Antonio Gonzalez

President, William C. Velasquez Institute

Antonio Gonzalez is President of the William C. Velasquez Institute.
WCVI, founded in 1985, is a paramount national Latino public policy
and research organization.

Gonzalez assumed the presidency of WCVI in 1994, after working in
various capacities for WCVI founding President Willie Velasquez as
well as his successor Andrew Hernandez during 1984-94.

Gonzalez is the paramount expert on Latino voter mobilization. As
such, he assumed the presidency of the Southwest Voter Registration
Education Project, a non-partisan voter mobilization entity, also in

Through Gonzalez leadership, WCVI has become the industry leader in
Latino voting tendencies and characteristics through its national
phone and exit-polling program.

Gonzalez put WCVI on the map as the first national Latino organization
to include transnational policies on the U.S. Latino Agenda.

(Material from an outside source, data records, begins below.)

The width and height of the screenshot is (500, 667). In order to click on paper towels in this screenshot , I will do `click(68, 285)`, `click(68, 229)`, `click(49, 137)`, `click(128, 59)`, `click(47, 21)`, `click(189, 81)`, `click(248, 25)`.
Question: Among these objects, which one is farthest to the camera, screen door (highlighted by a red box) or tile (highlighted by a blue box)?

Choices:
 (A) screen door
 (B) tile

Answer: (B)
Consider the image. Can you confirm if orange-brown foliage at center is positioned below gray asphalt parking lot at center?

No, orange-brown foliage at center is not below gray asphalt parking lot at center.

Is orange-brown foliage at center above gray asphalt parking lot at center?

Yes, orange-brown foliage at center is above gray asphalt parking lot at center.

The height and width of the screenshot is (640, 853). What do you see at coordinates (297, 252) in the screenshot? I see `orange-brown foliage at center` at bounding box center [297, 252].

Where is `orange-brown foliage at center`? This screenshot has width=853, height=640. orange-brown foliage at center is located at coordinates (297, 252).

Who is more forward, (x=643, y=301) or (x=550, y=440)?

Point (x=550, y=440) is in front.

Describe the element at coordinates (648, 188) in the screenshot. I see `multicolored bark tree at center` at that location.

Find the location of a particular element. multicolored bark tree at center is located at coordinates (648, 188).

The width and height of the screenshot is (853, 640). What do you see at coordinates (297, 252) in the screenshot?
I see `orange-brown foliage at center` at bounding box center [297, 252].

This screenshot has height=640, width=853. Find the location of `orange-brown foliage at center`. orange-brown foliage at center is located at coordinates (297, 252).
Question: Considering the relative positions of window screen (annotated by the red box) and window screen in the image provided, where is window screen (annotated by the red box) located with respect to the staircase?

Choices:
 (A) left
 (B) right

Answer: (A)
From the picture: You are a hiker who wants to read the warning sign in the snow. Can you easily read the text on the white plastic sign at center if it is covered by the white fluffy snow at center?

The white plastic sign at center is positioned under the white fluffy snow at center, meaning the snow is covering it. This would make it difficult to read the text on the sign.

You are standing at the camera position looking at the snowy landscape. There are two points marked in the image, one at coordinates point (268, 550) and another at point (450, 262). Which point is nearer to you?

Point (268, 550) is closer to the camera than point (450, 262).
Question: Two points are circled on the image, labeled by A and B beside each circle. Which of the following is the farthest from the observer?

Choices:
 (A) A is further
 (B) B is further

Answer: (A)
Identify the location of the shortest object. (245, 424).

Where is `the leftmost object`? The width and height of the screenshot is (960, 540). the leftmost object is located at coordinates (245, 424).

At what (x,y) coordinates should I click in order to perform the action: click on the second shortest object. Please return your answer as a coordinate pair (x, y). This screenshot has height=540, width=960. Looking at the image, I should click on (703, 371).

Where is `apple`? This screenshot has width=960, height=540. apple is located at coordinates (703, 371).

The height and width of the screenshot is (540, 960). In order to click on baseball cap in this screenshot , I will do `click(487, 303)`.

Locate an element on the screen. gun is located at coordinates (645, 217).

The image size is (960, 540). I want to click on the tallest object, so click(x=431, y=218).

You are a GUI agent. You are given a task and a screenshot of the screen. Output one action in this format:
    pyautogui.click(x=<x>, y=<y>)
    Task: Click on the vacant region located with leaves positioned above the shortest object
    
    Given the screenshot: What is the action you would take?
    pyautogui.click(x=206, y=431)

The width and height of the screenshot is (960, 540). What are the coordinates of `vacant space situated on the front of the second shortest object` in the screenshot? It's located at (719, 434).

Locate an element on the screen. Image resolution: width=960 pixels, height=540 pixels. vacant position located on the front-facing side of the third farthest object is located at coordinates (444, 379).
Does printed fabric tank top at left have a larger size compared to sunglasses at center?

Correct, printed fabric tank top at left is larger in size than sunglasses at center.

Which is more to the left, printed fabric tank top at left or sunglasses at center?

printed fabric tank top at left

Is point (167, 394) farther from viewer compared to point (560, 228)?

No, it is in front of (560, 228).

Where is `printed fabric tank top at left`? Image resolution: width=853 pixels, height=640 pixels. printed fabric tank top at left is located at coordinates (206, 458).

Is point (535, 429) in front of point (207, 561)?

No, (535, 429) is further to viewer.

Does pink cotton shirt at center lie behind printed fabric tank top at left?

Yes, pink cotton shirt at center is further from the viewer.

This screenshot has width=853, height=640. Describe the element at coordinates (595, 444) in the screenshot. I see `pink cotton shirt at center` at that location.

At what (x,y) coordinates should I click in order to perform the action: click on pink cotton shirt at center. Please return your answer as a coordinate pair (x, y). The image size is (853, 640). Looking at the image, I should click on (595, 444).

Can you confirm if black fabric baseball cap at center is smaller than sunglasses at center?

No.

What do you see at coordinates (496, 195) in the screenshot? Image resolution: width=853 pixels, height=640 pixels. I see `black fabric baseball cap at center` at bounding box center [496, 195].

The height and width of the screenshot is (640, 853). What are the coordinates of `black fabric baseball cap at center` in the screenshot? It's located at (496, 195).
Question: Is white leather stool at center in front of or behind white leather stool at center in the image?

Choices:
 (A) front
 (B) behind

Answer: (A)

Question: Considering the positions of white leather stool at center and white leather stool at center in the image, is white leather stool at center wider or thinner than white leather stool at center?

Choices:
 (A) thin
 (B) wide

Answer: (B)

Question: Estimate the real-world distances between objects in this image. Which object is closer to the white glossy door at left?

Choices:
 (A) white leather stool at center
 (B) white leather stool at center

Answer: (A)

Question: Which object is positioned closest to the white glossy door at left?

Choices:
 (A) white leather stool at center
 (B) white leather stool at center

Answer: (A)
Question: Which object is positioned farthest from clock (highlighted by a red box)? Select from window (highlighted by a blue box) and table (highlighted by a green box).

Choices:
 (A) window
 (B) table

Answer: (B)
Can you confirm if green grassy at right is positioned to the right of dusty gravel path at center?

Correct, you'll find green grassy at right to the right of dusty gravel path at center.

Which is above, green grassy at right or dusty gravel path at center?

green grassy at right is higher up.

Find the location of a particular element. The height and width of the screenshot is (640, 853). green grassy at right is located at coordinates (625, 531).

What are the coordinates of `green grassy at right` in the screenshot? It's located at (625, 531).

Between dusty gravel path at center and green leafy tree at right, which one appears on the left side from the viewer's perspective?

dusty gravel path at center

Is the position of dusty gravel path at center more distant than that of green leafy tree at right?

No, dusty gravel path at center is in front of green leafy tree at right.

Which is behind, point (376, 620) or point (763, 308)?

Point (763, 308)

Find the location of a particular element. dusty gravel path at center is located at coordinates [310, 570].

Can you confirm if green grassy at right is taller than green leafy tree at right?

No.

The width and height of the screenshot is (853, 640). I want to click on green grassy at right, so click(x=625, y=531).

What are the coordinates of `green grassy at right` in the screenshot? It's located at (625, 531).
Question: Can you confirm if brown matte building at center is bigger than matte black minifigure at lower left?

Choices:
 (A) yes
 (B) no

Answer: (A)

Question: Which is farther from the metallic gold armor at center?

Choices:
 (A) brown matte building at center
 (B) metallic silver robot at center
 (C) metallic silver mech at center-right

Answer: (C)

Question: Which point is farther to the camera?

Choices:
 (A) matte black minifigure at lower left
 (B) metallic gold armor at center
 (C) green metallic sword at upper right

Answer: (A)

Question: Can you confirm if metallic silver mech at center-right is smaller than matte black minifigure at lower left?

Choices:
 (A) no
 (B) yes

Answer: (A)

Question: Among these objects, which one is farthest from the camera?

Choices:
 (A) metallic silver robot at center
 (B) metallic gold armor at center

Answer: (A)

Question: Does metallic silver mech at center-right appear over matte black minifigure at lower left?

Key Gonzalez transnational initiatives included:

sending delegations to observe the Nicaraguan, Salvadoran, South
African, Mexican, and Venezuelan electoral processes in 1990 and 1991,
1994, 1997, and 2006;
leading the Latino Consensus on NAFTA movement that led to the
creation of the three billion dollar North American Development Bank
in 1993;
promoting greater dialogue between the U.S. and Cuba; and
conducting international learning seminars for Latino leaders to study
policy innovations in Europe and South America.
Gonzalez has also helped the Latino agenda evolve through his
pioneering work in blending traditional working class immigrant Latino
priorities (those of a “minority”) with broader agenda priorities most
notably climate change and urban greening (those of an emerging
“majority”). This transitional process dubbed “from tofu to chile
verde” has captured the imagination of Latino leadership across the
U.S. and had its first expression in November 2005 with a California
Latino Summit on the Environment.

Currently, Gonzalez is leading a community-based collaborative with
local government to help revitalize the Los Angeles River through
development of parks, open space, affordable housing and schools along
its banks in the urban core of Los Angeles.

In 2005-06 through a Visiting Scholar program at the David and Lucille
Packard Foundation, Gonzalez began work on a book on the future of
Latinos. During his stay at Packard Gonzalez conceptualized the
“National Latino Congreso”.

Gonzalez initiated this gathering together with partners representing
a cross-section of Latino organizations and leadership in September
2006 and again in October 2007.

Wildly successful, the National Latino Congreso has begun a process of
renovation, revitalization, and unification of Latino leadership at
all levels, whose fruits will be greater success in achieving public
policy change.

Gonzalez has lectured and written on U.S. Latino voting behavior, as
well as Latino participation in U.S.-Latin America policy. He
currently appears as a regular commentator on the Public Radio
International's Tavis Smiley Show and hosts his own weekly radio show
on Pacifica ’s KPFK in Los Angeles called “Strategy Session”. Most
recently, Time Magazine named Gonzalez in August 2005 one of the 25
Most Influential Hispanics in America.

Gonzalez has traveled extensively in Latin America and Europe, and is
fluent in Spanish. A graduate in U. S. History of the University of
Texas, San Antonio in 1981, he also conducted undergraduate coursework
at UC San Diego during 1975-77 and Masters course work in Latin
American History at U.C. Berkeley in 1981-82.